One major reform may be nearing completion, but Siimes sees more system change on the horizon in Finland.
“Looking at our industry and the financial position and shape of the Finnish pension system as such, I don’t think we need any further reforms, but taking the miserable condition of Finnish state finances into consideration – I think the political pressure for the next reform is already piling up,” she says.
The pressure is coming from the need to lengthen working lives, coupled with weak state finances, she says, but points out that there are other factors affecting the length of working lives besides pension age – such as school and university leaving ages, periods of unemployment as well as phases spent at home rearing children.
“This idea of prolonging the span of an individual’s working life is going to be crucial for Finnish state economy,” she says.
In May, Siimes will be succeeded as TELA CEO by Saara-Sofia Sirén – a Finnish member of parliament currently chairing the Grand Committee, which is responsible for EU affairs.
Having decided she has led TELA for long enough, Siimes also picked this summer as a good time to bow out because of the organisation’s near-term future.
“It gives my successor enough time to leave her signature on how TELA is going to influence the next elections, which are taking place in spring 2027 – and influence the government programme that will be negotiated after that,” she says.

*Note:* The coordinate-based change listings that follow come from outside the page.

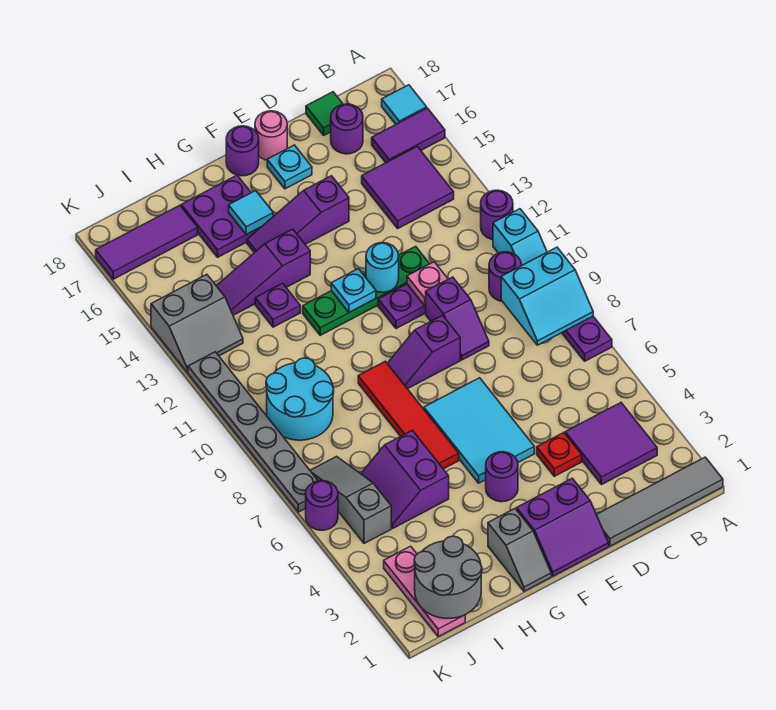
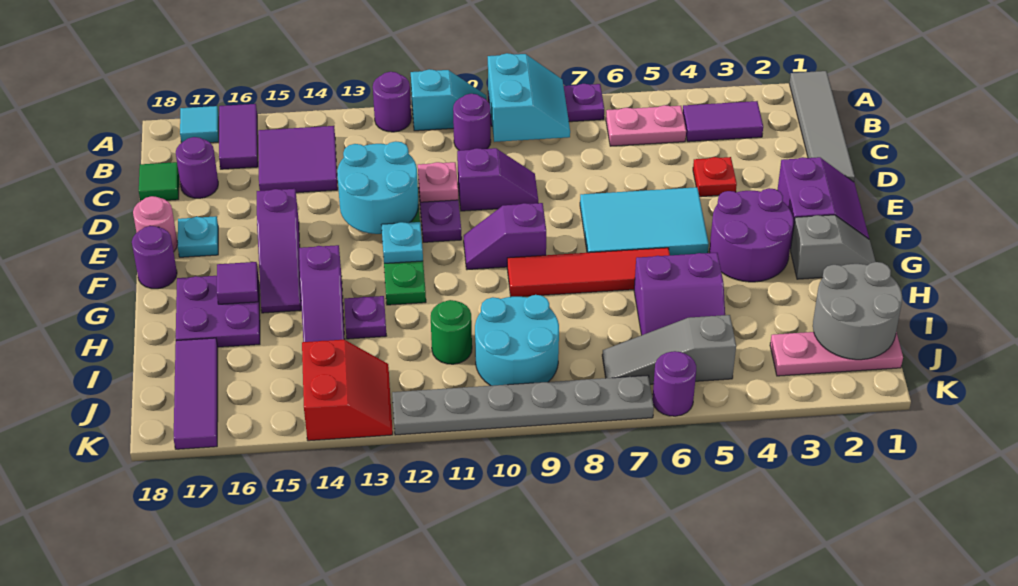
purple tile B3:C4 level 1 -> purple tile B3:B4 level 1
none -> pink plate B5:B6 level 1
purple slope E9:F9 level 1 top E -> purple slope F9:F10 level 1 top 9
cyan round brick E12 level 2 -> cyan round brick D12:E13 level 2
purple round brick F4 level 1 -> purple round brick F3:G4 level 1
cyan tile G16 level 2 -> purple tile G16 level 2
none -> green round brick I11 level 1
grey slope J13:K14 level 1 top 14 -> red slope J13:K14 level 1 top 14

“You can’t come to this job when it is a table already laid with everything on it – you have to have the ability to make your own mark on it,” Siimes adds.
As for her immediate plans after TELA, Siimes says she is determined first to take a “proper summer vacation and just be free and rest”.
After that, she would most like to become a board professional.
“I already have expertise in that area, having been on the boards of big state-owned companies for many years, and then on the boards of smaller and larger private companies both here in Finland and abroad.
“If my dreams came true, that would be the nicest thing that would happen to me,” Siimes says.